Tumor Mutational Burden Comparison
TMB is a measure of the number of tumor mutations; the more mutations, the more neoantigens, which are immunogenic and stimulate T cells to exert antitumor effects. Numerous studies have confirmed the link between higher TMB and ICI efficacy, suggesting that TMB may be a good predictive biomarker. We analyzed the mutation status of the two groups of patients (Fig. 4a, b), and group 1 had higher TMB than group 2(Fig. 4c), which indicated that group 1 was more sensitive to immunotherapy than group 2.
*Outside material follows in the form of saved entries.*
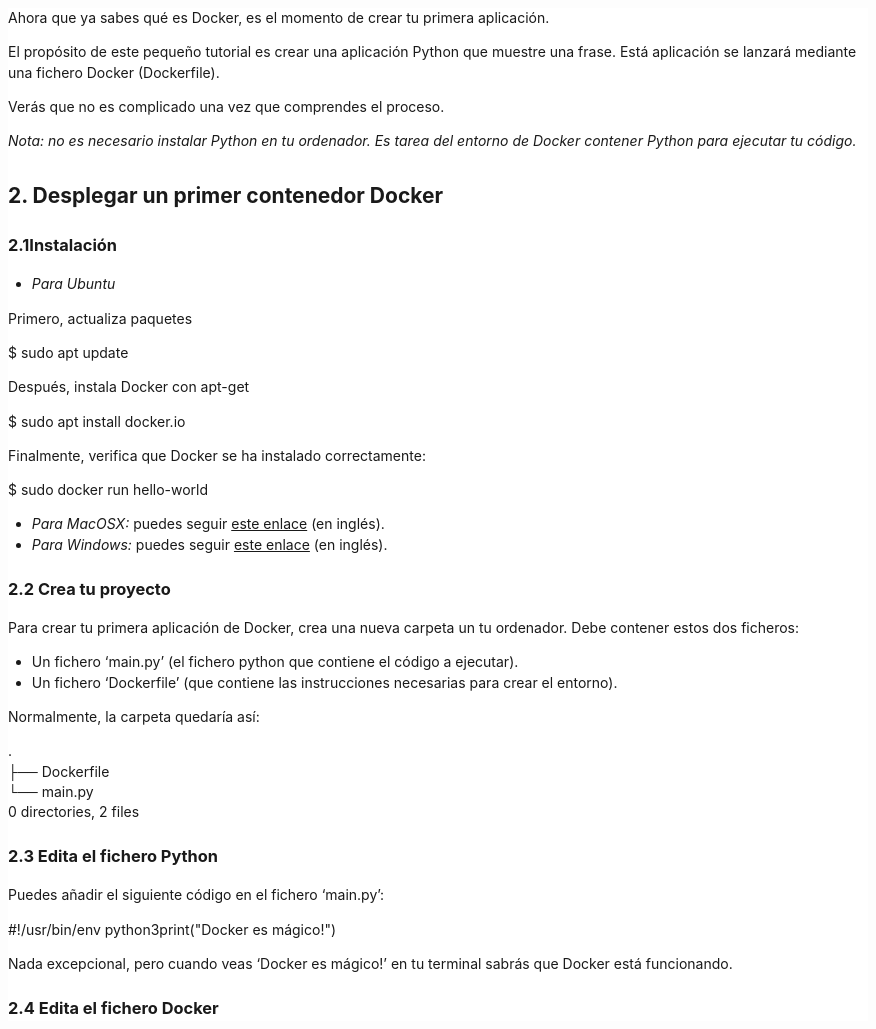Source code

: Ahora que ya sabes qué es Docker, es el momento de crear tu primera aplicación.

El propósito de este pequeño tutorial es crear una aplicación Python que muestre una frase. Está aplicación se lanzará mediante una fichero Docker (Dockerfile).

Verás que no es complicado una vez que comprendes el proceso.

_Nota: no es necesario instalar Python en tu ordenador. Es tarea del entorno de Docker contener Python para ejecutar tu código._

## 2. Desplegar un primer contenedor Docker

### 2.1Instalación 

-   _Para Ubuntu_

Primero, actualiza paquetes

$ sudo apt update

Después, instala Docker con apt-get

$ sudo apt install docker.io

Finalmente, verifica que Docker se ha instalado correctamente:

$ sudo docker run hello-world

-   _Para MacOSX:_ puedes seguir  [este enlace](https://docs.docker.com/docker-for-mac/install/)  (en inglés).
-   _Para Windows:_ puedes seguir  [este enlace](https://docs.docker.com/docker-for-windows/install/)  (en inglés).

### 2.2 Crea tu proyecto

Para crear tu primera aplicación de Docker, crea una nueva carpeta un tu ordenador. Debe contener estos dos ficheros:

-   Un fichero ‘main.py’ (el fichero python que contiene el código a ejecutar).
-   Un fichero ‘Dockerfile’ (que contiene las instrucciones necesarias para crear el entorno).

Normalmente, la carpeta quedaría así:

.  
├── Dockerfile  
└── main.py  
0 directories, 2 files

### 2.3 Edita el fichero Python

Puedes añadir el siguiente código en el fichero ‘main.py’:

#!/usr/bin/env python3print("Docker es mágico!")

Nada excepcional, pero cuando veas ‘Docker es mágico!’ en tu terminal sabrás que Docker está funcionando.

### 2.4 Edita el fichero Docker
Identification of WGCNA with M6A and immune-related Hub genes
By differential analysis, we obtained 385 DEGs (of which 155 were down-regulated and 230 up-regulated) in the differentially expressed genes of group 1 and group 2, as shown in (Figure 5a). We then used analysis software (Sangerbox 3.0) to perform WCGNA analysis on these differential genes (Figure 5b), which were clustered into 6 modules (Figure 5c-d), in order to explore which modules were associated with m6A and immunity. We analyzed the association between modules and immune traits (Figure5e). Here we selected the brown module for the next step of the hub gene screen because it was significantly associated with immunity and weakly correlated with m6a. Fifteen hub genes (Figure 5f) were obtained in the brown module based on MM>0.6 and GS> 0.15 (FCAMR, SPIB, CLEC17A, MS4A1, FCER2, VPREB3, CR2, FCRL1, TCL1A, CNR2, CXCR5, BLK, BEND4, CD1B and AC008878.3).
Functional enrichment of the Hub gene and its relationship to immune infiltration
To explore the biochemical functions of the 15 hub genes, on the one hand, we performed GO enrichment analysis on the 15 hubs (Figure 6a), where the most significantly enriched pathway was B-cell activation, and other immune-related pathways were enriched. On the other hand, we performed PPI protein interaction analysis and correlation between hub genes through the string database (Figure 6b-c), which showed significant correlation between them. hub gene-immune correlation analysis further confirmed that most of the hub genes were associated with immunity (Figure 6d).